- AUFGABE GESTELLT A -
Schreiben Sie aus dem Textabschnitt über Spahns Asylforderung alles von „Berlin – Der“ bis hinunter zu „Grundsatzprogrammentwurfes der CDU.“ wortgetreu ab.
- AUFGABE GESTELLT B -
Beantworten Sie anhand des Textabschnitts über Spahns Asylforderung diese Fragen:
(i) Welcher Zeitung gegenüber äußerte sich Jens Spahn?
(ii) Binnen wie vieler Stunden sollen Menschen nach Spahns Forderung in Drittstaaten ausgewiesen werden?
(iii) In welchem Medium schrieben Amy Pope und Fillipo Grandi Anfang Dezember?

- TEXTABSCHNITT -
※ ※ ※

Berlin – Der CDU-Bundestagsabgeordnete Jens Spahn forderte am Sonntag (17. Dezember) wieder einmal Asylsuchende aus der Europäischen Union in ein sicheres Drittland zu bringen, und dort ihr Asylverfahren zu bearbeiten. „Wenn wir das vier, sechs, acht Wochen lang konsequent durchziehen, dann werden die Zahlen dramatisch zurückgehen“, sagte Spahn der Neuen Osnabrücker Zeitung. Damit ist er auf Linie des vergangene Woche vorstellten Grundsatzprogrammentwurfes der CDU.

Spahn forderte ein, Menschen „binnen 48 Stunden“ in solche Drittstaaten auszuweisen. In diesen Drittstaaten solle den Menschen dann auch Schutz gewährt werden, soweit Spahn. Die CDU öffnet noch den Rückweg nach Deutschland in Form von „Kontigenten“, die Deutschland und die EU wieder aufnehmen sollten. Solche Verfahren bezeichneten das Flüchtlingshilfswerk der Vereinten Nationen UNHCR und der Internationale Organisation für Migration (IOM) als „unwirksam und unverantwortlich“. Das schrieben Amy Pope, Generalsekretärin der IOM und Fillipo Grandi Hoher Flüchtlingskommissar der Vereinten Nationen Anfang Dezember im Spiegel. Asylsuchende in Drittstaaten „auszulagern“ sei gegen das Völkerrecht und ein „Akt der Grausamkeit“. Ungewöhnlich klare Worte für zwei Diplomaten.

※ ※ ※

- DATENZEILEN -
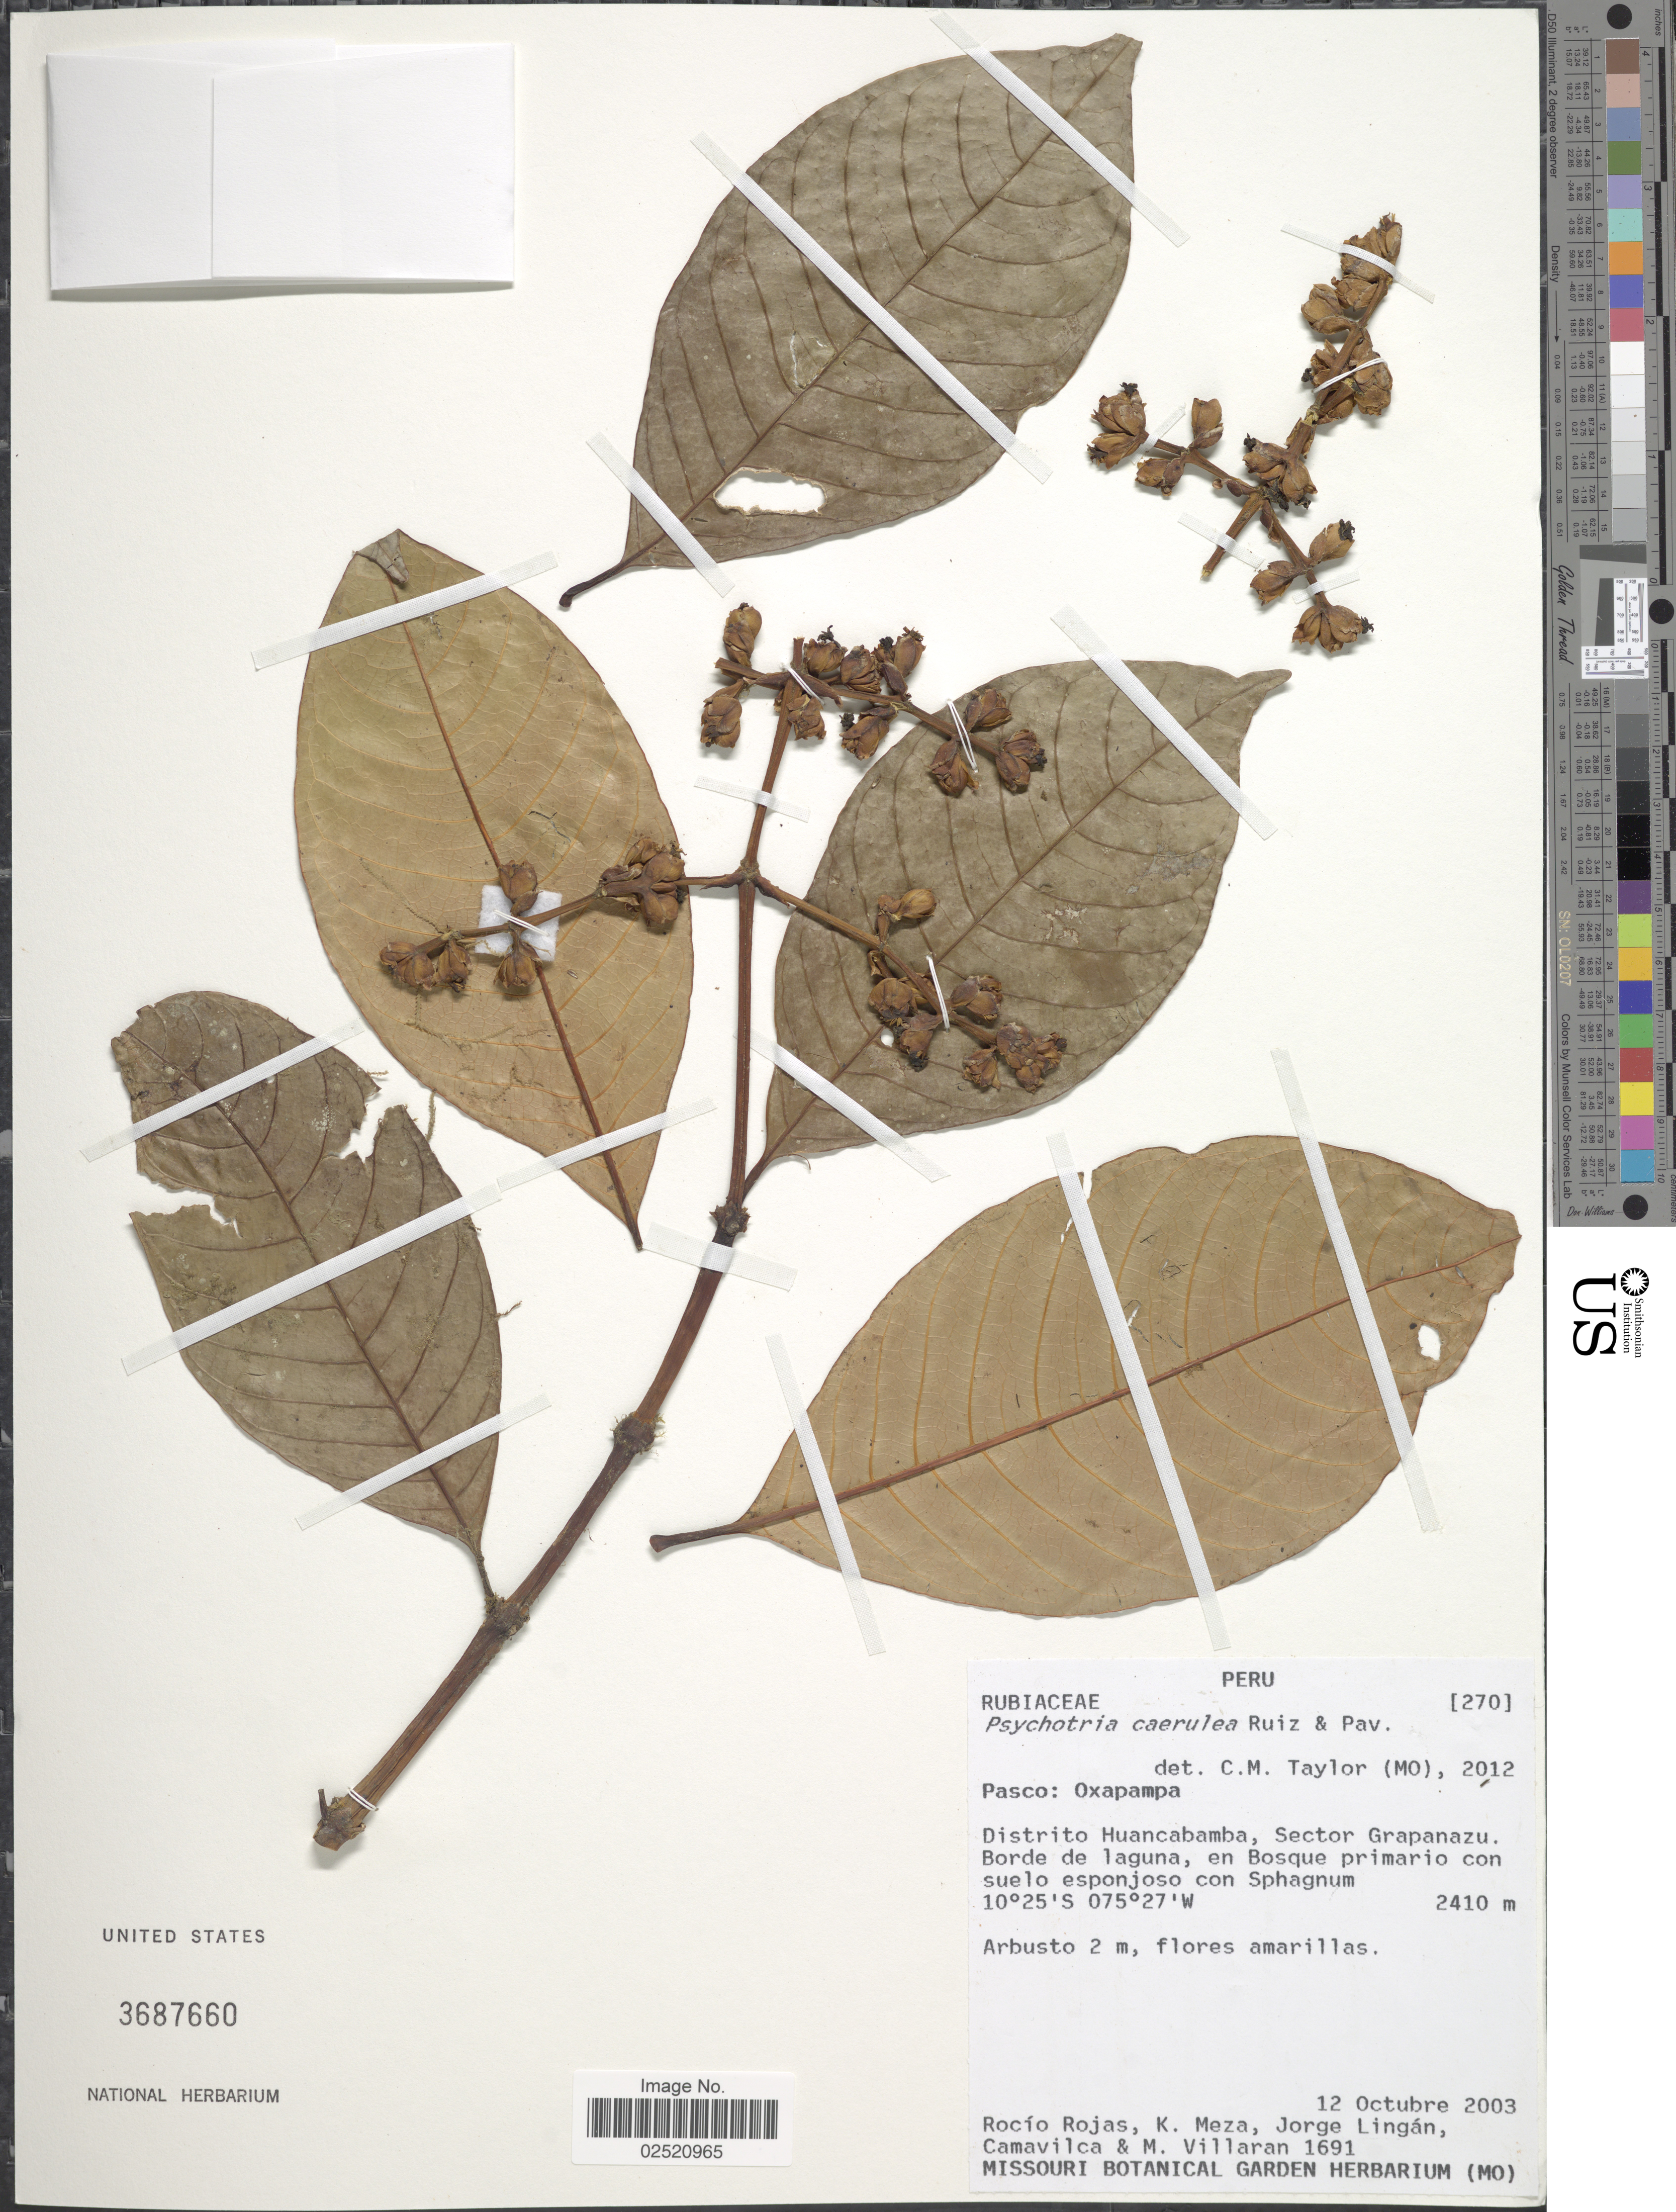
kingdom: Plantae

※ ※ ※

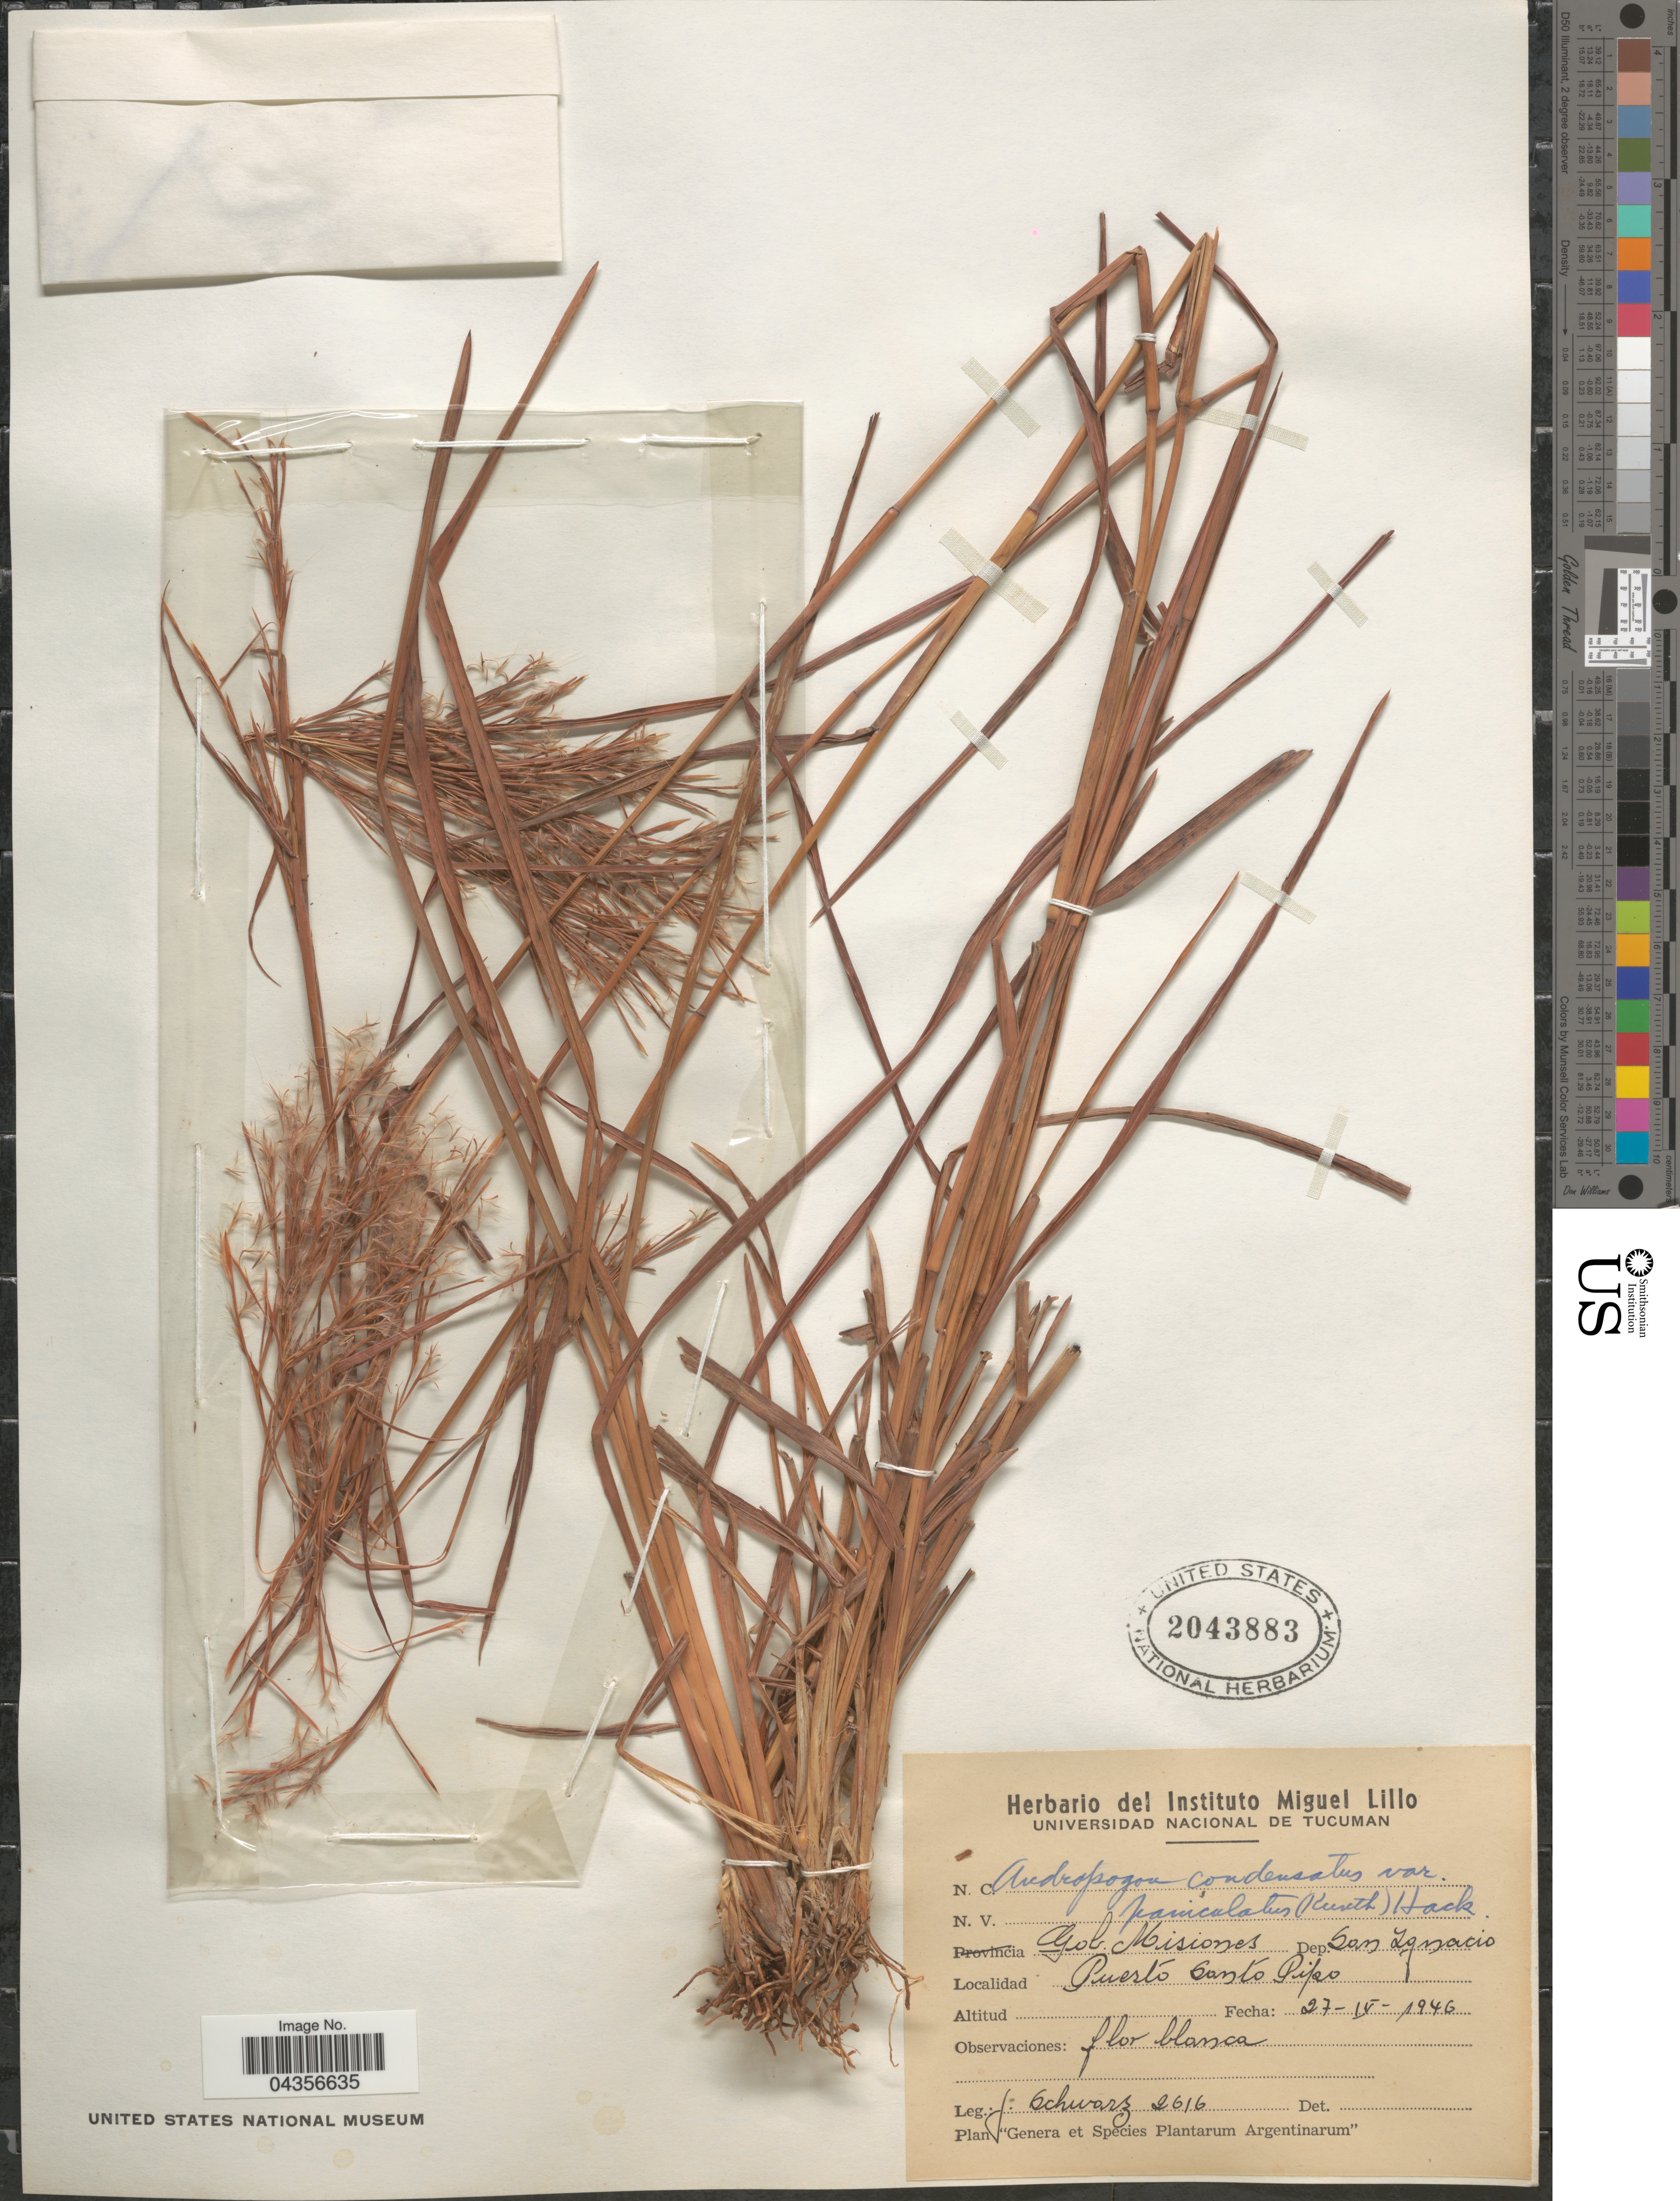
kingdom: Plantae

※ ※ ※

- ANTWORT ZUR AUFGABE A -
Berlin – Der CDU-Bundestagsabgeordnete Jens Spahn forderte am Sonntag (17. Dezember) wieder einmal Asylsuchende aus der Europäischen Union in ein sicheres Drittland zu bringen, und dort ihr Asylverfahren zu bearbeiten. „Wenn wir das vier, sechs, acht Wochen lang konsequent durchziehen, dann werden die Zahlen dramatisch zurückgehen“, sagte Spahn der Neuen Osnabrücker Zeitung. Damit ist er auf Linie des vergangene Woche vorstellten Grundsatzprogrammentwurfes der CDU.

- ANTWORT ZUR AUFGABE B -
(i) Der Neuen Osnabrücker Zeitung.
(ii) Binnen 48 Stunden.
(iii) Im Spiegel.